The hospital system has been so strained by the pandemic that many have died from lack of oxygen, while others have paid off doctors for spots in intensive care units — only to be turned away in agony.
Whoever wins on Sunday, said Peruvian sociologist Lucía Dammert, “the future of Peru is a very turbulent future.”
“The deep inequities and profound frustrations of the people have stirred, and there’s no organization or actor, whether private companies, the state, unions, to give voice to that.”
When Ms. Fujimori’s father swept to power in 1990 as a populist outsider, he quickly reneged on a campaign promise not to impose free-market “shock” policies pushed by his rival and Western economists.
The measures he used — deregulation, government spending cuts, privatization of industry — helped end years of hyperinflation and recession. The constitution he ushered through in 1993 limited the state’s ability to take part in business activities and break up monopolies, strengthened the autonomy of the central bank and protected foreign investments.
Subsequent centrist and right-wing governments signed more than a dozen free trade agreements, and Peru’s pro-business policies were declared a success, credited with Peru’s record poverty reduction during the commodities boom of this century.
But little was done to address Peru’s reliance on commodity exports and longstanding social inequalities, or to ensure health care, education and public services for its people.
The pandemic exposed the weakness of Peru’s bureaucracy and the underfunding of its public health system.
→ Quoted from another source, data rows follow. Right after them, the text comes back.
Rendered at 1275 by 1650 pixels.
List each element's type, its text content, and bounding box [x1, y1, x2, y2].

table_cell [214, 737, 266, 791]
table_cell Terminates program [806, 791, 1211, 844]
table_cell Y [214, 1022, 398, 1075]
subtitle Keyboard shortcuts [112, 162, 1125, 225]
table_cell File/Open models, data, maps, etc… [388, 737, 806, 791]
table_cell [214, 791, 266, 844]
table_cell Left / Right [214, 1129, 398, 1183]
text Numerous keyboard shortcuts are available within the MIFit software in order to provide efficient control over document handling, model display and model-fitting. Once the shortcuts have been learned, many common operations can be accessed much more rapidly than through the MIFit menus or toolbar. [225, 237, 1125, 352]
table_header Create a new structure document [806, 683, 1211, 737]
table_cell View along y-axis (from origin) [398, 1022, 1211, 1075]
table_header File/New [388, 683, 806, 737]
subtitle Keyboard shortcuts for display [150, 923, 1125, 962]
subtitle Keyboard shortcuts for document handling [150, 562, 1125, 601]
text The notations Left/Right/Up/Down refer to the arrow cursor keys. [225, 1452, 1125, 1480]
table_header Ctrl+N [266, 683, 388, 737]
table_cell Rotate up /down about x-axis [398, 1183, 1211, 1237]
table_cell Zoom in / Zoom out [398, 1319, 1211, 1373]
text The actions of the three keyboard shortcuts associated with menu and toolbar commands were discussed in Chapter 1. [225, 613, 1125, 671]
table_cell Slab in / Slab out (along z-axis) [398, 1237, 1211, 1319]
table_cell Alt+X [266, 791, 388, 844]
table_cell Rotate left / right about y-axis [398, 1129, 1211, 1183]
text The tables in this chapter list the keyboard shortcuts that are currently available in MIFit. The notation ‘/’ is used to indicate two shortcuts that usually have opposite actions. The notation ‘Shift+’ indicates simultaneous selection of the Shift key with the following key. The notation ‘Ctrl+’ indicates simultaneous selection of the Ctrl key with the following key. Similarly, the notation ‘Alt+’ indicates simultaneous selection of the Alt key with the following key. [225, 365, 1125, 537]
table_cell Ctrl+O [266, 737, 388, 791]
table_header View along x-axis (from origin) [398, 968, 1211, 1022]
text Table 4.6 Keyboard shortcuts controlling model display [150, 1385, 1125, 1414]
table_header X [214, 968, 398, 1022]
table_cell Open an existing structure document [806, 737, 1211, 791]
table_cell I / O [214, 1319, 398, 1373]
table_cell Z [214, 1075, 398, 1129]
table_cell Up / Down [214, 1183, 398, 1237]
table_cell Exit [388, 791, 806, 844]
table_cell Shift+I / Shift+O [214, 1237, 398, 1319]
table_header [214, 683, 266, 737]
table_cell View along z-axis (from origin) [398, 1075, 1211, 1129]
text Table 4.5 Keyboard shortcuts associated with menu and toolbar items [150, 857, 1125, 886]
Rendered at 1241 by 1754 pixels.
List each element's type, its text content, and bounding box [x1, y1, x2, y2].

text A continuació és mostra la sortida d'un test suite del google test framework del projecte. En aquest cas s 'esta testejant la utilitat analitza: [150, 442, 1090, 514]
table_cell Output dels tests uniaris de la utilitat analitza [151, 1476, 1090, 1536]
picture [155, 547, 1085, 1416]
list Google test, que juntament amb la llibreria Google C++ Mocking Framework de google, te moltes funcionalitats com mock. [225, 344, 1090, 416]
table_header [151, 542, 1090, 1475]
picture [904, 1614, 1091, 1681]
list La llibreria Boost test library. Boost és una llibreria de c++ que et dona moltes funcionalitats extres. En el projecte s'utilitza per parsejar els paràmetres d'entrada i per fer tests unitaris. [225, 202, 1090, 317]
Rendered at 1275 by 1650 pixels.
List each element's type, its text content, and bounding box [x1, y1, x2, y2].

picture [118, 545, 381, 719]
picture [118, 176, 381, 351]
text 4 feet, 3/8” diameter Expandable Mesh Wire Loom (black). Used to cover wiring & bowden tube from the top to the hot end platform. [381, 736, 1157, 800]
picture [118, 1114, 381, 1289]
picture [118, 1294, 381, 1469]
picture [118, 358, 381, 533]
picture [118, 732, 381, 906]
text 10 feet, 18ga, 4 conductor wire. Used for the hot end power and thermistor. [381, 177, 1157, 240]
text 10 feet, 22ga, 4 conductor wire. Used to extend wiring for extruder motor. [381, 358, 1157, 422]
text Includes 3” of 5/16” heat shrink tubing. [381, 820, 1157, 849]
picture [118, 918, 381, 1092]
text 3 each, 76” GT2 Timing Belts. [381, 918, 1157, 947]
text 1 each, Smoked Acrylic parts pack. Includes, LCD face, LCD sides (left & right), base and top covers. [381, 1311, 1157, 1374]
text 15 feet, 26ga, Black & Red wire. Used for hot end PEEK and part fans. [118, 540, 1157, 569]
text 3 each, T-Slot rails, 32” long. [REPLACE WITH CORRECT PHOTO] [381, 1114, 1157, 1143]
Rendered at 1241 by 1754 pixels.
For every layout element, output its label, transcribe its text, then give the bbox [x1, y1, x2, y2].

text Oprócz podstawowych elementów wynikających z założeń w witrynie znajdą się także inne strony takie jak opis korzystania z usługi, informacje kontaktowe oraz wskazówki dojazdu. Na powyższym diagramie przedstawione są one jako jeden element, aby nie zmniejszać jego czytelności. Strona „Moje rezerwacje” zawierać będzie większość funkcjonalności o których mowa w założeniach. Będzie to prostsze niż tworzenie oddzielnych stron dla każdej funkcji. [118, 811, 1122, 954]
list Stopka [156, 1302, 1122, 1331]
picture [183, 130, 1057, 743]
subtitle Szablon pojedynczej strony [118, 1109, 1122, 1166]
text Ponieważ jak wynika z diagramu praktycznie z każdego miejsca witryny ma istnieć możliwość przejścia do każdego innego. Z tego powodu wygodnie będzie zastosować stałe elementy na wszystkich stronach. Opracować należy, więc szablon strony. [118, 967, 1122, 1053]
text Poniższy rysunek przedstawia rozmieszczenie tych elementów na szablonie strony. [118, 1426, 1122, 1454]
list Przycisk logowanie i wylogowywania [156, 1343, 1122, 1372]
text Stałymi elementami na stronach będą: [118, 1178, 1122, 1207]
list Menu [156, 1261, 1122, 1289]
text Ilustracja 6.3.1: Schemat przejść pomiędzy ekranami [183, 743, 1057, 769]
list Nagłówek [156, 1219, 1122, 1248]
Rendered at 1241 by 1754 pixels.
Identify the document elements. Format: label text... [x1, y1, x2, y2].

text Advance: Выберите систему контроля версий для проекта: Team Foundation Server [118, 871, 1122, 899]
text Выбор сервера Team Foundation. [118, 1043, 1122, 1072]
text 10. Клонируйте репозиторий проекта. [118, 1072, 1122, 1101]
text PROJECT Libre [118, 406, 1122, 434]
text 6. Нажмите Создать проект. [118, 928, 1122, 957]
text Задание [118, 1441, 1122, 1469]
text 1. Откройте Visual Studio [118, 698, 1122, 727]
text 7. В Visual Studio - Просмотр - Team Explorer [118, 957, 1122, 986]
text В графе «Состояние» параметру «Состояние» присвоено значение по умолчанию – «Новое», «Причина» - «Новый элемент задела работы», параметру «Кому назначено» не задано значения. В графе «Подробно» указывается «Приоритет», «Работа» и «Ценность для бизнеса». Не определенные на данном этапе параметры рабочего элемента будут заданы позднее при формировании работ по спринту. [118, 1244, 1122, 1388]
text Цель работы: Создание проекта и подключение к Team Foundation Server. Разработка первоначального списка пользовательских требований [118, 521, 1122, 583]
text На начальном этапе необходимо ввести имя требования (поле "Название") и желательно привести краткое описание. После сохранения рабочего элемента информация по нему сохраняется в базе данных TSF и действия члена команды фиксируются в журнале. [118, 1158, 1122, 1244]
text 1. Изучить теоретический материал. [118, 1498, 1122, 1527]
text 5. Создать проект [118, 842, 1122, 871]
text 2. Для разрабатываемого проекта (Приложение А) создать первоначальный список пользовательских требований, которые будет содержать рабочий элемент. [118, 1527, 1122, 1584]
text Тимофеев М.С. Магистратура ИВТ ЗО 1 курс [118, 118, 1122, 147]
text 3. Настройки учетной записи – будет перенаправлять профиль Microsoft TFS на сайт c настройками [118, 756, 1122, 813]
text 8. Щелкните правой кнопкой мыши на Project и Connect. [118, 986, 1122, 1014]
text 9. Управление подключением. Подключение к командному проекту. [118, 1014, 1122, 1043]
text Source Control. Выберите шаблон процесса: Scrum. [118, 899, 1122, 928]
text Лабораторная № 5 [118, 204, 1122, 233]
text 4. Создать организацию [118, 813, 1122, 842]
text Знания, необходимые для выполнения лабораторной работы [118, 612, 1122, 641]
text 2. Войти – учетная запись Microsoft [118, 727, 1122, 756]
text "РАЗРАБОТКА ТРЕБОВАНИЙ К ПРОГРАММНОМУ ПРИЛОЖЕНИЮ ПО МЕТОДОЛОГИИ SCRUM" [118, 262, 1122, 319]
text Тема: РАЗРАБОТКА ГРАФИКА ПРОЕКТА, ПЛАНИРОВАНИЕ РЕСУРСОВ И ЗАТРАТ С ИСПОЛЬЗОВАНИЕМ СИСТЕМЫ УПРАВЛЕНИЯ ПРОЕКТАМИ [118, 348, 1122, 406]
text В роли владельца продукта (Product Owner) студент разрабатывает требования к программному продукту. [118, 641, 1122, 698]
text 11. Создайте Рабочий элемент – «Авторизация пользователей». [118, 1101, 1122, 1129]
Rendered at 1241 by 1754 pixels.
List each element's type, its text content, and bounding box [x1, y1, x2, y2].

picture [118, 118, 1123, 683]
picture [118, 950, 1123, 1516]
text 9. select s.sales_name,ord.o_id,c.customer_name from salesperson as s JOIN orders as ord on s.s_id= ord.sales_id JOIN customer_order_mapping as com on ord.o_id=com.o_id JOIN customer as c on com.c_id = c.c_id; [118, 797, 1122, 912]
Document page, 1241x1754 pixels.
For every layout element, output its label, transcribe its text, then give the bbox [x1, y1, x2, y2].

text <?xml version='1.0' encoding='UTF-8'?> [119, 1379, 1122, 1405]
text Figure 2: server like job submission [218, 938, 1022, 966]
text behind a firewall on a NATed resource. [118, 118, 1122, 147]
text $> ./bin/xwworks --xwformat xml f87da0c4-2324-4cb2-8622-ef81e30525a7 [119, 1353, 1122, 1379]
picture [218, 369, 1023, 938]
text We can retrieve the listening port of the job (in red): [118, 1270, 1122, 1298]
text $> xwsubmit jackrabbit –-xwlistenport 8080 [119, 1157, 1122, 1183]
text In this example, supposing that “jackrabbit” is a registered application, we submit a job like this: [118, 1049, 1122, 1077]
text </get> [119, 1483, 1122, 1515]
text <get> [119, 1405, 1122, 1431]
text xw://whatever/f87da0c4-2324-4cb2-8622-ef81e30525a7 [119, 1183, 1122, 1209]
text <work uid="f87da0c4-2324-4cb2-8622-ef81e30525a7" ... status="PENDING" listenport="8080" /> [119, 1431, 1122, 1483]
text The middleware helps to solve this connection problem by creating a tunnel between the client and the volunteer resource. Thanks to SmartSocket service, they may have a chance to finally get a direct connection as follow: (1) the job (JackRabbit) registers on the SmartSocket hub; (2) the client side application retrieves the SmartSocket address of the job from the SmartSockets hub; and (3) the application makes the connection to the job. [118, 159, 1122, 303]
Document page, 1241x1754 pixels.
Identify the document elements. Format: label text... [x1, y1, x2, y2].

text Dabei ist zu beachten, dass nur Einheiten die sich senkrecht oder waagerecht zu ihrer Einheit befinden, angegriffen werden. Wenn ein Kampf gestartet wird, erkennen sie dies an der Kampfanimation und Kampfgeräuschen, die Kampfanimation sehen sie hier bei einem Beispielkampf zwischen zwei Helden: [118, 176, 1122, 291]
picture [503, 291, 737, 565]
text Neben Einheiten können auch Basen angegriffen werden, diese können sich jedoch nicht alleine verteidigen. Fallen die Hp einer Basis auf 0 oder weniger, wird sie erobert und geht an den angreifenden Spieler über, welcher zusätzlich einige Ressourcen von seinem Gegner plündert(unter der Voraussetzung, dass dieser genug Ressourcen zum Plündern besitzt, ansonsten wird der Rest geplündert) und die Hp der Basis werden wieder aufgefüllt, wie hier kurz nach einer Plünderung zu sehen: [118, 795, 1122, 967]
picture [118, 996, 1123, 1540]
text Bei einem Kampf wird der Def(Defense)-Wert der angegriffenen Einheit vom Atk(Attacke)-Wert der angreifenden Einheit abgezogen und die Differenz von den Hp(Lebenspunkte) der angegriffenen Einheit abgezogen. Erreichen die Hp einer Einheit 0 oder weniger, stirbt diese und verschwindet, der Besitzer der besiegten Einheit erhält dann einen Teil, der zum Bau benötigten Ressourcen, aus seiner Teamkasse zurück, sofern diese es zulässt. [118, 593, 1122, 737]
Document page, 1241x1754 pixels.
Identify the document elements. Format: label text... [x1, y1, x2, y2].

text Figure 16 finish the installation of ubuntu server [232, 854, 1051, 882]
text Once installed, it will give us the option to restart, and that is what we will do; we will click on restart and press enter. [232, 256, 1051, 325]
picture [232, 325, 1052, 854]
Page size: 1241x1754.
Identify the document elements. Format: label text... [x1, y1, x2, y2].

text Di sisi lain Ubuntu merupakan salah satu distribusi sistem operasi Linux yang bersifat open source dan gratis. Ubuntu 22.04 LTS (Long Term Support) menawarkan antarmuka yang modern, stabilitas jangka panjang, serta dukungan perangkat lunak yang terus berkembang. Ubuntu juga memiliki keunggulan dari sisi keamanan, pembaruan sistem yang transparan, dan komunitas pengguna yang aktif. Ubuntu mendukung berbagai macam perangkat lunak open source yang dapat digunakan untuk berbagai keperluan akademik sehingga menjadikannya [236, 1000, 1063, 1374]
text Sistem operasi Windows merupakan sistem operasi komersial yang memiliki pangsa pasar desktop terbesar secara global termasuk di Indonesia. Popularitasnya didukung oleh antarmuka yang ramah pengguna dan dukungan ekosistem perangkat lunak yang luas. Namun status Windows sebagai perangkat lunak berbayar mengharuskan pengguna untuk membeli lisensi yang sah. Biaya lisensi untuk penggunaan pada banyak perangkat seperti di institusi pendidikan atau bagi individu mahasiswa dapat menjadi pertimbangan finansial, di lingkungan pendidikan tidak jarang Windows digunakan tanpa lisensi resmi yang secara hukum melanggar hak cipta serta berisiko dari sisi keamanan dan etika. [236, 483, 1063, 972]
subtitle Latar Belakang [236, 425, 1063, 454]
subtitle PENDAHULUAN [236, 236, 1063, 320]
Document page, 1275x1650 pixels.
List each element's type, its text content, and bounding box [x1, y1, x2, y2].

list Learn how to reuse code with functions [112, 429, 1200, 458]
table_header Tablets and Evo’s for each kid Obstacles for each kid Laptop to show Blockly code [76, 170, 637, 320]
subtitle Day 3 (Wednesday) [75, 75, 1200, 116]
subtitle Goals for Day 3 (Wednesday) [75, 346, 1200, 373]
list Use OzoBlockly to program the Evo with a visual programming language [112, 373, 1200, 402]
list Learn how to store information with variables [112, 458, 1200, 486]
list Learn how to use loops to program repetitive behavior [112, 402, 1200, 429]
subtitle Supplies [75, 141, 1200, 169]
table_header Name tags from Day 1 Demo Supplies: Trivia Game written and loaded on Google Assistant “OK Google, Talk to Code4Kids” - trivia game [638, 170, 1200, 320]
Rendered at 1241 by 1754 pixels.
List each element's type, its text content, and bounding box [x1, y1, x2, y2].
The country had just a small fraction of the intensive care unit beds its peers had, and the government was slow and inconsistent in providing even small cash assistance to the needy. Informal workers were left with no safety net, leading many to turn to high-interest loans from private banks.
“The pandemic showed that the underlying problem was the order of priorities,” said David Rivera, a Peruvian economist and political scientist. “Supposedly we’d been saving money for so long to use in a crisis, and what we saw during the pandemic was that the priority continued to be macroeconomic stability, and not keeping people from dying and going hungry.”
Ms. Fujimori has blamed the country’s problems not on its economic model, but on the way past presidents and other leaders have used it. Even so, she says, some adjustments are needed, like raising the minimum wage and pension payments for the poor.
She framed her campaign against Mr. Castillo as a battle between democracy and communism, sometimes using Venezuela’s socialist-inspired government, now mired in crisis, as a foil. Mr. Castillo, who is from Peru’s northern highlands, gained national recognition by leading a teachers union strike in 2017. He campaigns wearing the wide-brimmed hat of Andean farmers, and has appeared on horseback and dancing with supporters.
“For us in the countryside, we want someone who knows what it’s like to work the fields,” said Demóstenes Reátegui.
When the pandemic began, Mr. Reátegui, 29, was one of thousands of Peruvians who trekked and hitchhiked his way from Lima to his rural family home after a government lockdown pushed migrant workers like him out of their jobs.
It took him 28 days.
Mr. Castillo has revealed little about how to make good on vague promises to ensure the country’s copper, gold and natural gas resources benefit Peruvians more broadly. He has promised not to seize companies’ assets, but to renegotiate contracts instead.
He has said he wants to restrict imports of agricultural products to support local farmers, a policy that economists have warned would lead to higher food prices.
If he wins, it will be the clearest repudiation of the country’s political elite since Mr. Fujimori took office in 1990.
“Why do we have so much inequality? Does it not outrage them?” Mr. Castillo said at a rally in southern Peru recently, referring to the country’s elites.
“They can’t lie to us anymore. The people have woken up,” he said. “We can take this country back!”